Port of Port Angeles looks to diversify for future

Maritime center and foreign trade zone to expand port offerings

PORT ANGELES — The Port of Port Angeles is looking at new ways to diversify the local economy, such as setting up a Foreign Trade Zone, while still providing support to its legacy industries of forest and maritime products, according to interim Executive Director Paul Jarkiewicz.

Speaking to a meeting of the Port Angeles Nor’Wester Rotary at Joshua’s Restaurant on Friday, Jarkiewicz said the port is based in Port Angeles but has a mission to support all of Clallam County.

“We try to take into consideration all the industries throughout the entire county and how we can best support those industries and drive the economy forward,” Jarkiewicz said. “That’s what we do, we enable industry.”

The port operates both its waterfront properties west of downtown Port Angeles — including the Port Angeles Boat Haven, a log yard and buildings rented by maritime businesses — and William R. Fairchild International Airport, which has an industrial area home to several manufacturing businesses.
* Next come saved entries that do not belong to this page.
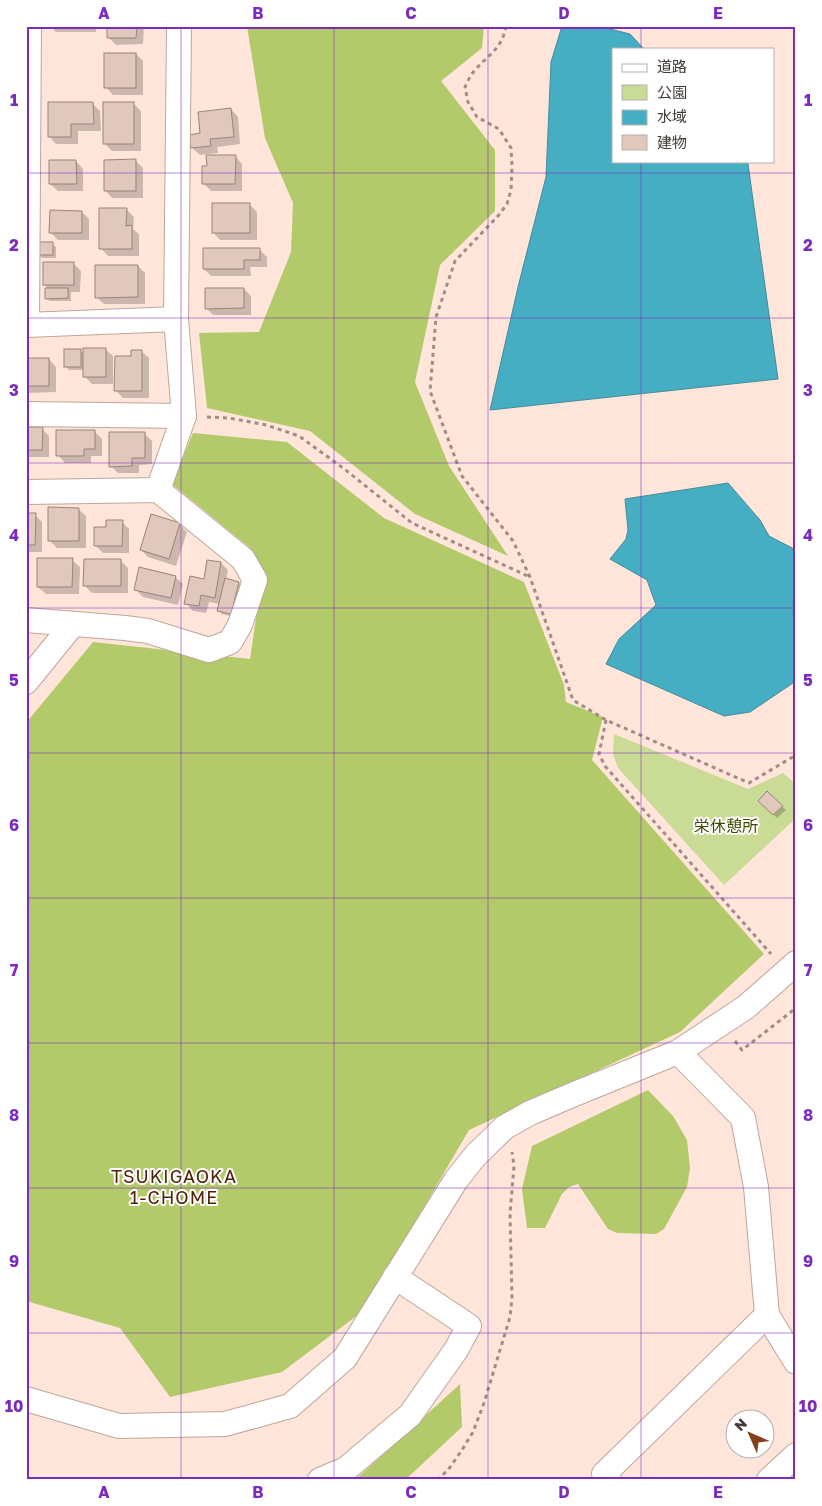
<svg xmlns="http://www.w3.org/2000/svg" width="822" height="1506" viewBox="0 0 822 1506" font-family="'Golos Text','Noto Sans JP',sans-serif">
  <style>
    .green { fill: #c9db94 }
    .forest { fill: #b3ca6a }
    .water { fill: #45aec3; stroke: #458b99 }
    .shadow { fill: #0003 }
    .building { fill: #e1c8bd; stroke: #9a8379 }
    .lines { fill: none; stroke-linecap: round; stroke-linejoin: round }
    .minor-casing { stroke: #bea69b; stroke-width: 26 }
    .path { stroke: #a08d86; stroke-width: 3; stroke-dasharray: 4 4; stroke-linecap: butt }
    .minor { stroke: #fff; stroke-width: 24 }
    .grid { fill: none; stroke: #7b2cbf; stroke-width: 1; stroke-opacity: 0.55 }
    .labels { text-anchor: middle; stroke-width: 4; stroke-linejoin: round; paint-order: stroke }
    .park-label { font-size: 16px; fill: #3f4b00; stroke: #fff }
    .neighbourhood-label { font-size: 18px; letter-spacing: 1px; fill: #502107; stroke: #fff }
    .neatline { fill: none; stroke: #7b2cbf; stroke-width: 2 }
    .grid-label { font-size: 16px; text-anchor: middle; font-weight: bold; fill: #7b2cbf }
  </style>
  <rect width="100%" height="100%" fill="#ffe5da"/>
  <!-- green -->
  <path class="green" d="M614,734L748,789L783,773L796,784V818L724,885L618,768L613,754Z"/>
  <!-- forest -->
  <g class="forest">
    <path d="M247,26H484L482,48L441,81L495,150V211L440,265L415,382L449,466L508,556L415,514L310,431L207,408L199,333L259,332L291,252L293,203L265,138Z"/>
    <path d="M193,433L287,442L384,518L524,582L564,685L566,702L603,717L592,760L764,954L680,1032L469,1130L363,1311L282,1372L170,1397L120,1328L26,1301V723L93,642L250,659L261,585L249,547L172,484Z"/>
    <path d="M648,1090L673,1116L687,1140L690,1168L687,1187L664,1229L656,1234L617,1233L608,1229L578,1184L569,1187L562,1194L545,1228H527L522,1189L532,1146Z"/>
    <path d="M460,1384L462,1427L405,1480H355Z"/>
  </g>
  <!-- water -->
  <g class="water">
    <path d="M562,26H598L630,34L644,49H613V161H746L748,164L778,379L490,410L518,287L546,177L551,62Z"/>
    <path d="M728,483L760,520L769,536L796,550V681L750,712L724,716L606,664L619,639L656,605L647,580L610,559L626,539L628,530L625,499Z"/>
  </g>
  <!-- shadow -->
  <g class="shadow">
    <path d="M50,26H96V32H56Z"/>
    <path d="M108,26H144L143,44L116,45L108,37Z"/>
    <path d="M136,54L143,61V95H113L106,87Z"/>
    <path d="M133,103L141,111V151H112L104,143Z"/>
    <path d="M93,104L100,111L101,131H78V144H56L49,136Z"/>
    <path d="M231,109L238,117L240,144L217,147L218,153L200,155L192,148L202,135Z"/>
    <path d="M235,156L242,164V191H211L204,184L208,167Z"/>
    <path d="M76,161L83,169V191H58L50,184Z"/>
    <path d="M136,161L143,168V198H112L105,190Z"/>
    <path d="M250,205L257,212V240H220L213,232Z"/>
    <path d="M126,209L134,217L133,229L139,234V256H108L101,248Z"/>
    <path d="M82,212L89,219V240H58L51,233Z"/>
    <path d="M52,244L56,247V258H42L39,255Z"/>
    <path d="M259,249L267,257V267H250L251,276H211L204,269Z"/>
    <path d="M73,263L81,271L80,292H71V301H50L46,298L49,290L45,285Z"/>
    <path d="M138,266L145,273V304H104L96,297Z"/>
    <path d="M244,289L251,296V315H213L206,308Z"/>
    <path d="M105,349L113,356V384H92L84,376V370H69L65,366L80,350L84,354Z"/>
    <path d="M141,351L149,358V398H123L116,391L132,357Z"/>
    <path d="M26,359H49L56,367V392L26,393Z"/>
    <path d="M26,428L42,429L49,436V457H26Z"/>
    <path d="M94,431L102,439V456H91V463H65L58,455Z"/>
    <path d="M145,434L152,441V464L139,465V473H118L111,466Z"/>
    <path d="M78,509L86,516V548H57L49,540Z"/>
    <path d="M26,515H35L42,522V552H26Z"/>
    <path d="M122,522L129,529V553H103L96,546L107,528Z"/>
    <path d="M179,524L187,532L176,566L148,557L141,550Z"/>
    <path d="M72,560L80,567L79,594H46L38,587Z"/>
    <path d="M120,560L128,568V593H92L85,586Z"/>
    <path d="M221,563L228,570L226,580L239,583L242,586L234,617L222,614L218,610L220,604L209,602L206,613L193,611L186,603Z"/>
    <path d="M175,577L183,584L178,605L143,597L135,589Z"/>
    <path d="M767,793L786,810L777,818L759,801Z"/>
  </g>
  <!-- building -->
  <g class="building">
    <path d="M107,26H137L136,38H107Z"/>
    <rect x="104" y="53" width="32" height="35"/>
    <path d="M48,102H93L94,124H71V137H48Z"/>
    <rect x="103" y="102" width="31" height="42"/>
    <path d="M231,108L234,137L210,139L211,146L191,148L189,135L200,133L198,112Z"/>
    <path d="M206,155H236L235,184H202V166H207Z"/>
    <path d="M136,159V191H104V160Z"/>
    <path d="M49,160H76L77,184H49Z"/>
    <rect x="212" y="203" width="38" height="30"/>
    <path d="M99,208H127L126,226L132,225V249H99Z"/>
    <path d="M50,210L82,211V233H49Z"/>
    <rect x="37" y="242" width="16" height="13"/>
    <path d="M203,248H260V260H244V269H203Z"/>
    <rect x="43" y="262" width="31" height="23"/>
    <path d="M95,265H138V297L95,298Z"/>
    <path d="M45,288H68V298L45,299Z"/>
    <path d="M205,288H244V308L205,309Z"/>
    <rect x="83" y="348" width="23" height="29"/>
    <rect x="64" y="349" width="17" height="18"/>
    <path d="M131,350H142V391H114L115,356H131Z"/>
    <rect x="26" y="358" width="23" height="28"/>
    <path d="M26,427H43L42,450H26Z"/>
    <path d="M56,430H95V449H84V456H56Z"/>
    <path d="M109,432H145V458H132V466L109,467Z"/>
    <path d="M48,507L79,508V541H48Z"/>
    <path d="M26,513H36L35,545H26Z"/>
    <path d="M151,514L180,523L169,559L140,550Z"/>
    <path d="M106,520H123L122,546H94V527H106Z"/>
    <path d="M37,558H73L72,587H37Z"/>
    <path d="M84,559H121V586H83Z"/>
    <path d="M207,560L221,562L215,598L201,595L199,606L184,604L190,576L204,579Z"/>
    <path d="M139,567L176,576L171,598L134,590Z"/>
    <path d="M225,578L239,582L231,614L217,611Z"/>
    <path d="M767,791L783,806L773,815L758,801Z"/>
  </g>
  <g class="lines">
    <!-- minor casing -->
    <g class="minor-casing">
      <g id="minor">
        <path d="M26,325L176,319L179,26"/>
        <path d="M27,325L29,26"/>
        <path d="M26,414L184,416"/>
        <path d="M158,490L184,416L176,319"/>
        <path d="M26,492L158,490L243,559L255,580L240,625L230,642L209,650L148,631L125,628L26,620"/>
        <path d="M26,682L73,624"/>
        <path d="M678,1052L743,1118L756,1187L767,1315L796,1362"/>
        <path d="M26,1399L119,1426L225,1424L290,1406L345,1358L456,1180L475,1156L505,1127L530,1113L572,1095L678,1052L746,1007L796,963"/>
        <path d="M320,1480L346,1469L410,1415L456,1350L469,1326L395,1277"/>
        <path d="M609,1480L604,1474L767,1315"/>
        <path d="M769,1480L796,1455"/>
      </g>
    </g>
    <!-- path -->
    <g class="path">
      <path d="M506,26C502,49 489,54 475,70C471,74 468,81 465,87L468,102L477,117L499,129L511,148L512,166L511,190L507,204L498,216L455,261L436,317L430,391L462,476L513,541L530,577L573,700L606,720L749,783L796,755"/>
      <path d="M207,417L229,418L266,425L299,436L343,468L412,523L530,577"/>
      <path d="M606,720L599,754L605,766L771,954"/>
      <path d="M735,1041L742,1050L796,1008"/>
      <path d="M437,1480L448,1470L462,1450L473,1432L484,1403L510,1317L512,1298L510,1214L514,1166L512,1152"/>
    </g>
    <!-- minor -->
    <use href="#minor" class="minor"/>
  </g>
  <!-- grid -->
  <path class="grid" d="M181,26V1480M334,26V1480M488,26V1480M641,26V49M641,161V1480M26,173H796M26,318H796M26,463H796M26,608H796M26,753H796M26,898H796M26,1043H796M26,1188H796M26,1333H796"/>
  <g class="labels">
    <!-- park labels -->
    <g class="park-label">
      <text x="726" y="832">栄休憩所</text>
    </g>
    <!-- neighbourhood labels -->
    <g class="neighbourhood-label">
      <text x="174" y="1183">TSUKIGAOKA<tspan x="174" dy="21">1-CHOME</tspan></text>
    </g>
  </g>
  <!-- border -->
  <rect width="822" height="1506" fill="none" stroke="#ffffff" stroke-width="55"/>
  <!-- legend -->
  <rect x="612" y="48" width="162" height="115" fill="#ffffff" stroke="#b5b0af"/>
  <rect x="622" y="64" width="25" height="8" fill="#ffffff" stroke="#b5b0af"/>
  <text x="657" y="72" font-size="15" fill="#453a36">道路</text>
  <rect x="622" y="85" width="25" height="15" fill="#c9db94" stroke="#b5b0af"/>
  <text x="657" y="98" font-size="15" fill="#453a36">公園</text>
  <rect x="622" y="110" width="25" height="15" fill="#45aec3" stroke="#b5b0af"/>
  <text x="657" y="122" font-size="15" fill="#453a36">水域</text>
  <rect x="622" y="135" width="25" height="15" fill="#e1c8bd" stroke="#b5b0af"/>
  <text x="657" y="148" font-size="15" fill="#453a36">建物</text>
  <!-- north arrow -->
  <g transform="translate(750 1434) rotate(315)"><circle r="24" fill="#ffffff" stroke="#b5b0af"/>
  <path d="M0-4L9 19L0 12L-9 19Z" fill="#86401b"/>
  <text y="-8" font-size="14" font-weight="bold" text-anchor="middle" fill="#453a36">N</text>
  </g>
  <rect x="28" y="28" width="766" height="1450" class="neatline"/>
  <g class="grid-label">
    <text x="104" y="19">A</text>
    <text x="258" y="19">B</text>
    <text x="411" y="19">C</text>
    <text x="564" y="19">D</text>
    <text x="718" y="19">E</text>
    <text x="14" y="106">1</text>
    <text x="808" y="106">1</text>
    <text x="14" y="251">2</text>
    <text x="808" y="251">2</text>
    <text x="14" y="396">3</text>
    <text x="808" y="396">3</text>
    <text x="14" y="541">4</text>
    <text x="808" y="541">4</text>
    <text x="14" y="686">5</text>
    <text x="808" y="686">5</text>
    <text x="14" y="831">6</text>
    <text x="808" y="831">6</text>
    <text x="14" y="976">7</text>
    <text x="808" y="976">7</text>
    <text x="14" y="1121">8</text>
    <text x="808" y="1121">8</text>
    <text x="14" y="1267">9</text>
    <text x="808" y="1267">9</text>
    <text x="14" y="1412">10</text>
    <text x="808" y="1412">10</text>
    <text x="104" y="1498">A</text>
    <text x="258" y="1498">B</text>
    <text x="411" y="1498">C</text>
    <text x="564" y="1498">D</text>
    <text x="718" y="1498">E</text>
  </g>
</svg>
The local timber industry — which uses the port to move its product in and out of the county — accounts for 878 direct jobs in Clallam County, Jarkiewicz said, with another 659 indirect jobs and 376 induced jobs, or jobs made possible by spending by employees.

But the timber industry is only of a portion of what it once was, Jarkiewicz said, and its numbers have been declining for years.

“If we don’t go ahead and start reanimating how we’re doing things with wood products then we will go ahead and continue to diminish,” Jarkiewicz said.

“We’re looking at innovative ways to diversify, and we have a little bit of a runway on how to do that, it’s going to take a lot of work from all of us.”

One of the projects the port is pursuing is the construction of a Maritime Trades Center which will focus on serving small to medium-sized vessels under 300 feet. That includes private yachts, commercial fishing vessels and smaller military craft.

The center will be located on Marine Drive east of Platypus Marine Inc. and Westport Yachts and is scheduled to be ready at the end of 2025 or early 2026.

Groundbreaking is set for the third quarter of 2024 and will take up to a year and a half to install and the needed infrastructure.

“We have a lot of our partners and constituents that are now renting from us down on the waterfront that are looking at expanding into this area,” Jarkiewicz said.

“I think it gives us a good opportunity to bring other industries that are not native to Port Angeles.”

Foreign Trade Zone

The port also is pursuing a special designation with the U.S. Department of Commerce known as a Foreign Trade Zone which provides special tax treatment for businesses importing and exporting goods.

“If you’re importing goods you can put it in a foreign trade zone, and then only pay the taxation on it after you remove it,” Jarkiewicz said.

“You can also, if you’re bringing raw materials, it will allow you to aggregate those raw materials into a complete product before you’re actually taxed on the end product.”

Once a zone is granted, individual businesses can choose whether or not to designate certain areas of their business —even individual buildings within the zone— as foreign trade zones. That comes with a stringent reporting regime, Jarkiewicz said, but allows businesses to only pay taxes on finished products.

Several foreign trade zones already exist in Washington, including the large ports of Seattle, Tacoma and Olympia, but smaller communities such as the ports of Everett, Vancouver and Grays Harbor also have their own.

Jarkiewicz said the zone would be particularly beneficial for manufacturing businesses such as aluminum boat builder Stabicraft; aerospace company Angeles Composite Technologies, Inc. and composites manufacturer Composite Recycling Technology Center, all of which are located in the industrial zones at the airport.

Jarkiewicz said the port submitted its application in March and the U.S. Department of Commerce advises a six- to nine-month timeline for approval, meaning September is the earliest an answer may be expected.